The ban is comprehensive in terms of device types. The new regulation bans the use of portable batteries used to charge any electronic devices, including cellphones, tablet PC, laptops and gaming consoles, so passengers will not be able to plug a phone into a power bank even briefly once the aircraft doors are closed, a detail spelled out in updated passenger notices that describe how the rule will apply on board aircraft on Thursday and beyond in the Jan circular. Written guidance from the group’s safety team, marked as Written with a timestamp ending in 54 and later labeled Updated, explains that Starting Monday passengers cannot use supplementary batteries aboard flights operated by the Hanjin Group list of carriers, and that crew will be trained to identify and confiscate any device that is actively charging another gadget in flight, as captured in the Written notice.

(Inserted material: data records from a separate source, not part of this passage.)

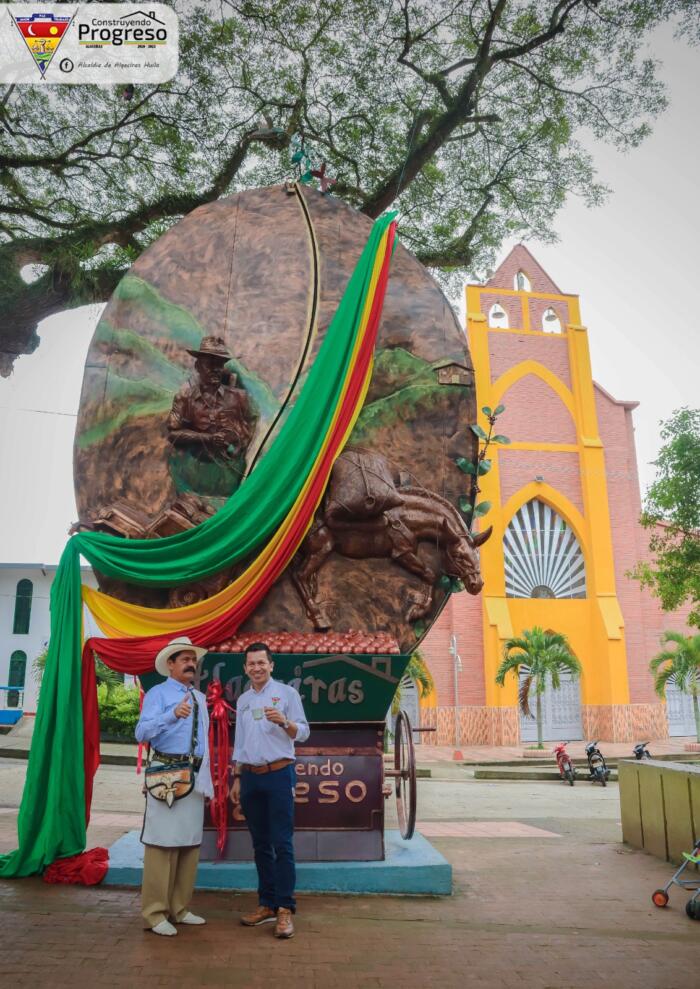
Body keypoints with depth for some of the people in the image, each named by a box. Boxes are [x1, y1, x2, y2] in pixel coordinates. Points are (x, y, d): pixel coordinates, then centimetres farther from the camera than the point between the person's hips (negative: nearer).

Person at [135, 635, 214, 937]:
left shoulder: (200, 698, 17)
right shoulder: (158, 693, -4)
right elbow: (142, 733, -19)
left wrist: (207, 780, 16)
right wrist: (172, 714, -34)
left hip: (196, 776, 7)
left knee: (190, 843, 11)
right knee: (162, 842, -4)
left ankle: (179, 908, 24)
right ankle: (155, 913, 7)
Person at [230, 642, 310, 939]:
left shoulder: (286, 693, -2)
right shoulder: (243, 700, 14)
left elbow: (303, 733, -6)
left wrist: (284, 722, -25)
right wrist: (237, 778, 15)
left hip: (278, 774, -5)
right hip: (250, 777, 5)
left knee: (282, 844, -7)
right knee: (260, 845, 11)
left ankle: (285, 909, -1)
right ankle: (267, 904, 20)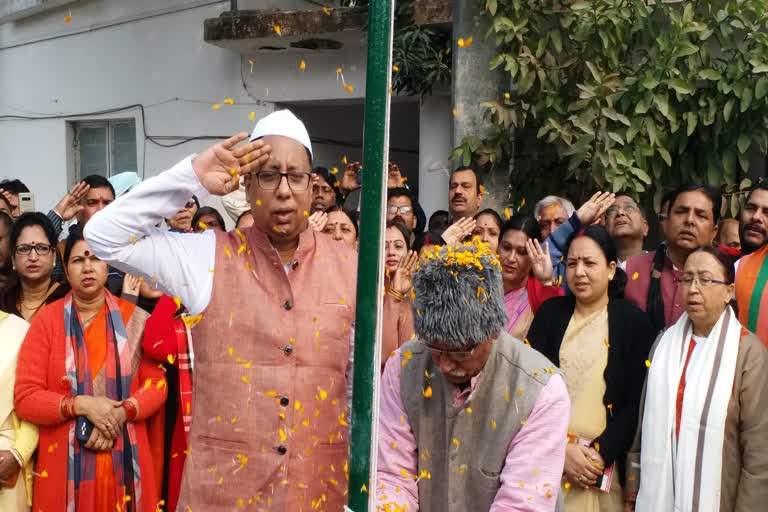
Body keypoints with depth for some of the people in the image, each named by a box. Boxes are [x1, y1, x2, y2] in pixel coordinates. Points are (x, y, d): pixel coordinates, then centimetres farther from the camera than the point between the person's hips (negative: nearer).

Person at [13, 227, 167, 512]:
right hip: (65, 464, -1)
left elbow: (156, 382, 2)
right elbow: (25, 397, -5)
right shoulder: (47, 319, -1)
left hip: (124, 461, 1)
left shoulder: (134, 318, 3)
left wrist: (121, 413, -14)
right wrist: (81, 405, -17)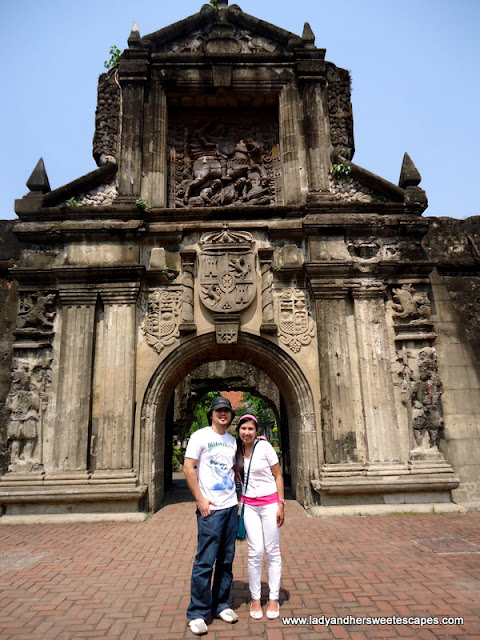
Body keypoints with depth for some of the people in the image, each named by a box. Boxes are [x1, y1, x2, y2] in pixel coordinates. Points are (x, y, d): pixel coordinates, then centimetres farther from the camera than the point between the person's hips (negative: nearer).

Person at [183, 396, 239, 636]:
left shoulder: (232, 440, 11)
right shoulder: (200, 436, -7)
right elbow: (188, 469, -10)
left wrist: (239, 494, 9)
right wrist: (200, 499, -13)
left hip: (231, 506, 6)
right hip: (211, 508, -6)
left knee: (226, 560, 13)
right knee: (205, 561, -1)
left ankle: (221, 605, 27)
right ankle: (197, 613, 13)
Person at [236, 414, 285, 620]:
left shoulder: (265, 447, -11)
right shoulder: (237, 450, 0)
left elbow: (278, 476, -7)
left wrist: (281, 504, -9)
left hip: (269, 502, -2)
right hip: (249, 504, 2)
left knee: (272, 551, 6)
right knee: (255, 552, 1)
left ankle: (273, 599, 19)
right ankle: (255, 599, 17)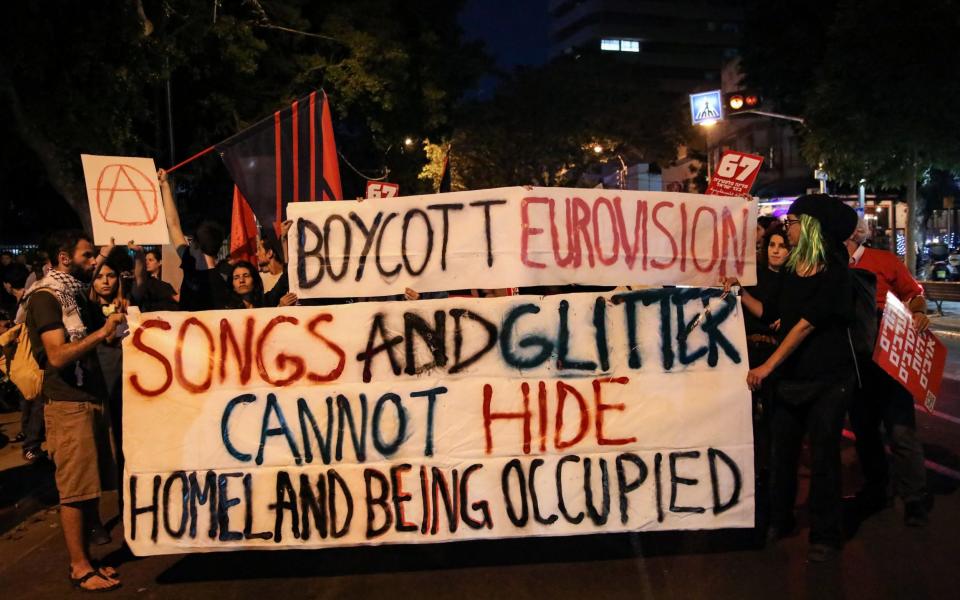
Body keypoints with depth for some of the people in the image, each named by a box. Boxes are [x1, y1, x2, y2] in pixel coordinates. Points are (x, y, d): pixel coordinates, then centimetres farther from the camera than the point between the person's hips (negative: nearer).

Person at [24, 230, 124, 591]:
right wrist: (101, 332, -26)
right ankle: (79, 568, 5)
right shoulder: (45, 297, -10)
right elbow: (58, 355, -20)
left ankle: (84, 558, 21)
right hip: (67, 405, -9)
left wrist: (113, 331, 7)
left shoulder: (74, 294, 16)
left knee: (89, 486, 12)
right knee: (75, 489, -3)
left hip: (89, 399, 9)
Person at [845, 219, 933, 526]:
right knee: (863, 428, 13)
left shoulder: (884, 261, -2)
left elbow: (914, 293, 4)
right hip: (853, 360, 4)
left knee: (900, 429, -8)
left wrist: (919, 314, -16)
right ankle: (874, 491, 29)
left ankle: (915, 499, 5)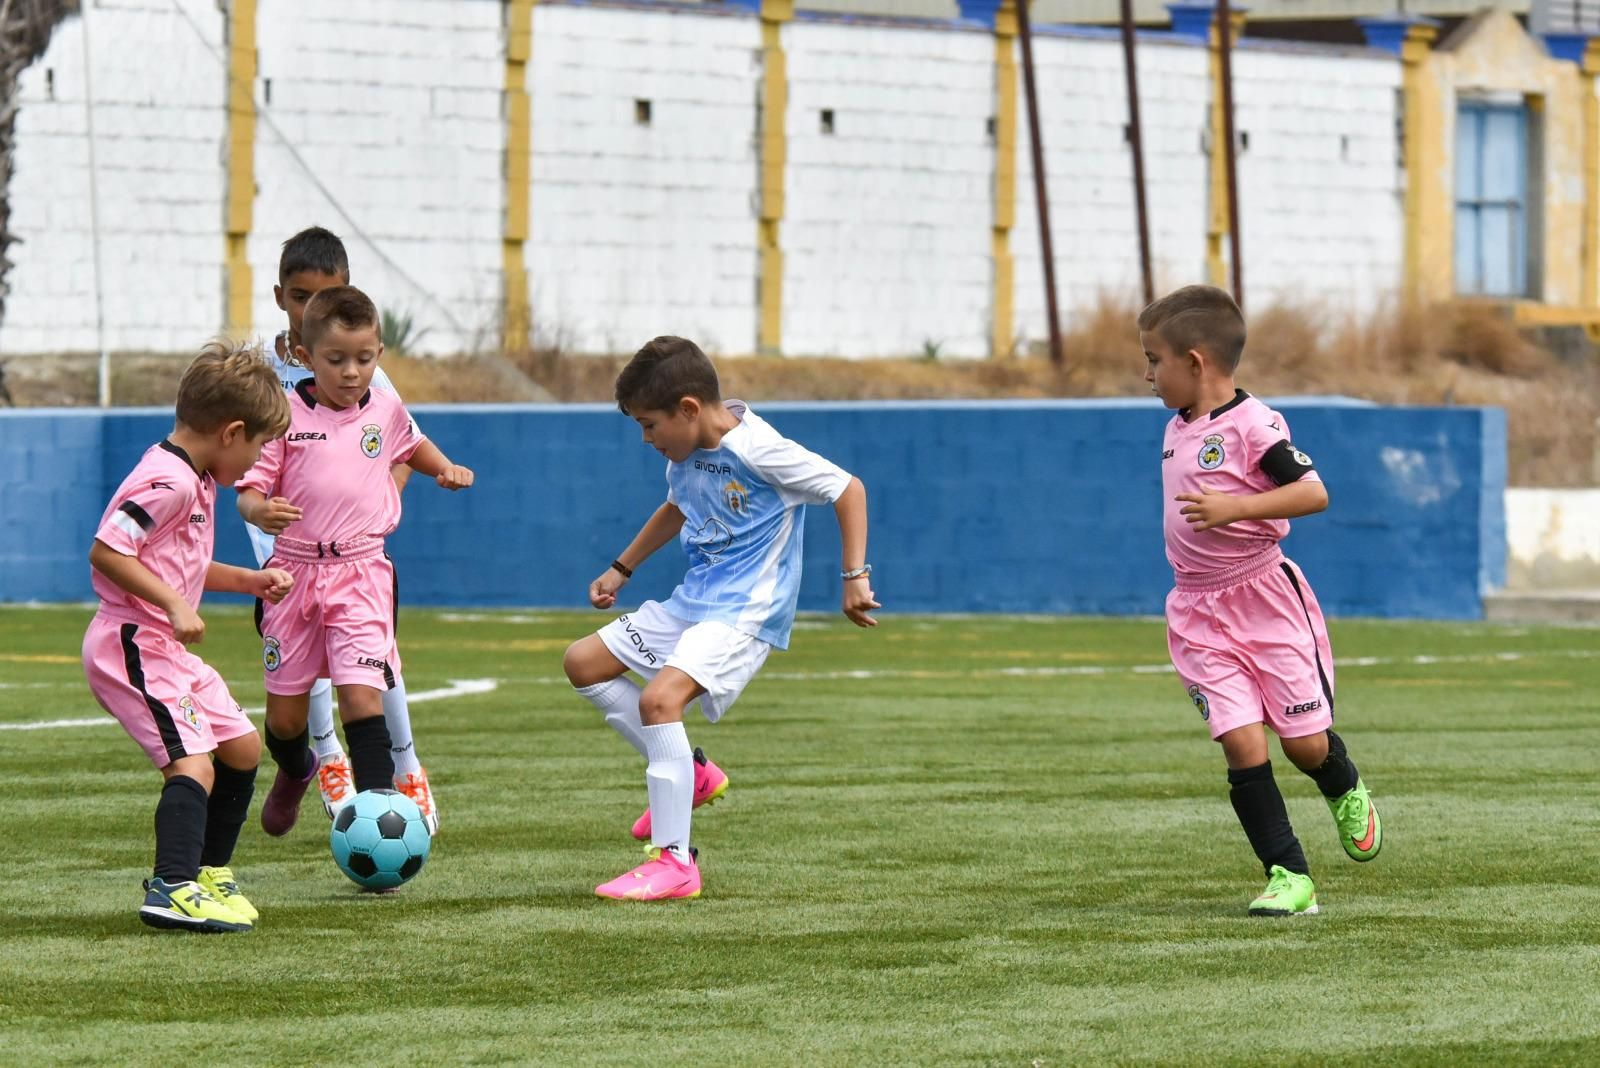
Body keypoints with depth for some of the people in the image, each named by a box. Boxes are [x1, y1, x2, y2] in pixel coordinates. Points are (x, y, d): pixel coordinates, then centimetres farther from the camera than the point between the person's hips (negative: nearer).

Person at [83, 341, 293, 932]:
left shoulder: (194, 480, 15)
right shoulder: (169, 482, -19)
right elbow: (106, 551, -25)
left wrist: (246, 580, 20)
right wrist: (173, 604, -27)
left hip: (167, 648, 11)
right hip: (134, 644, -11)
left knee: (241, 746, 18)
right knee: (193, 763, -22)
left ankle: (208, 871, 31)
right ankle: (173, 889, -32)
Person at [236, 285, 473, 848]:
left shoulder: (386, 409, 6)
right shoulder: (284, 415, -5)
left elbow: (412, 444, 29)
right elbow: (249, 487, -4)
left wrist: (446, 468, 11)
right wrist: (259, 511, -27)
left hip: (362, 573, 0)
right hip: (295, 571, 0)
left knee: (362, 695, -17)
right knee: (285, 714, 8)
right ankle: (295, 772, 43)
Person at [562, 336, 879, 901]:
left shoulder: (757, 451, -20)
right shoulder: (686, 456, 6)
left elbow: (848, 488, -16)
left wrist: (855, 576, -21)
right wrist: (620, 569, 31)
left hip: (745, 614, -10)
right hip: (691, 601, 10)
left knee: (660, 697, -29)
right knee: (583, 662, 11)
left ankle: (674, 863, -25)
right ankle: (689, 773, 15)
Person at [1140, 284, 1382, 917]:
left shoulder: (1253, 424, -15)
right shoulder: (1177, 430, 10)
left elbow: (1313, 492, -23)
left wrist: (1234, 508, -29)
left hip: (1266, 598, -6)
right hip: (1199, 615, 6)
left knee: (1305, 743, 0)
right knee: (1241, 743, -8)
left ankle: (1346, 792, 35)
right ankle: (1288, 876, -6)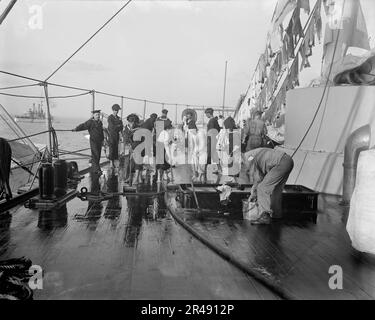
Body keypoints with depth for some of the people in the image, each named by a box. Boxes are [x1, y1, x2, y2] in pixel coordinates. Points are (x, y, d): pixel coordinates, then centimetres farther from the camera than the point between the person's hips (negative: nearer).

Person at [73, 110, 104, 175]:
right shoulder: (90, 122, -7)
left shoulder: (100, 122, 12)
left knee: (98, 155, 10)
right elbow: (83, 126, -17)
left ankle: (94, 167, 27)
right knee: (95, 155, -11)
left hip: (99, 141, 7)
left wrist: (102, 140, 22)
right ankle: (96, 169, -9)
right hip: (93, 141, -6)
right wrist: (76, 129, -32)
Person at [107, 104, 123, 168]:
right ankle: (111, 163, 2)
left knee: (116, 149, 4)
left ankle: (114, 162, 11)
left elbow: (121, 127, 6)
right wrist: (119, 125, -6)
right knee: (112, 149, -5)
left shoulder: (119, 118, 12)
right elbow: (112, 126, -17)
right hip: (111, 135, -6)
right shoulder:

Why airlines say power banks are becoming a safety flashpoint
Airlines have long treated lithium batteries as a fire risk, but the surge in high‑capacity power banks has sharpened those concerns. Almost all airlines have clarified that power banks must be carried on board and are prohibited from being checked in, and many now follow a tiered system where rated energy up to 100Wh is generally allowed in carry‑on, 100Wh to 160Wh may require approval, and rated energy > 160Wh is prohibited entirely, a framework summarized in passenger advisories that stress that Almost all carriers now treat large lithium packs as hazardous goods, with the rated energy > 160Wh: prohibited line highlighted in the Almost guidance. Technical explainers aimed at consumers break down the math, noting that Watt‑hours = (50,000 mAh × 3.7 V) ÷ 1,000, and that packs above certain thresholds are barred from checked baggage and sometimes from the cabin entirely according to airline regulations, a calculation laid out in a detailed FAQ titled Can You Bring Portable Chargers On a Plane? Rules to Know that warns that Recently there are a growing number of airlines banning to take power banks in certain configurations, as explained in the Can You Bring guide.
For carriers, the nightmare scenario is a thermal runaway event in a confined cabin. Safety briefings circulated to crew warn that there is Nothing worse than having an expensive power bank confiscated or potentially being denied boarding, but stress that this inconvenience is preferable to dangerous situations on board if a cell vents or catches fire, language echoed in a passenger‑facing post that frames the clampdown as a necessary trade‑off in the Nothing advisory. Industry‑wide explainers on New rules for 2026 note that Airlines worldwide are tightening power bank rules in 2026, including stricter enforcement of watt‑hour limits and outright bans on in‑flight use on some routes, and they frame the Korean Air decision as part of a broader pattern in which What travelers could once treat as a casual accessory is now subject to detailed screening and disclosure, as outlined in the New overview.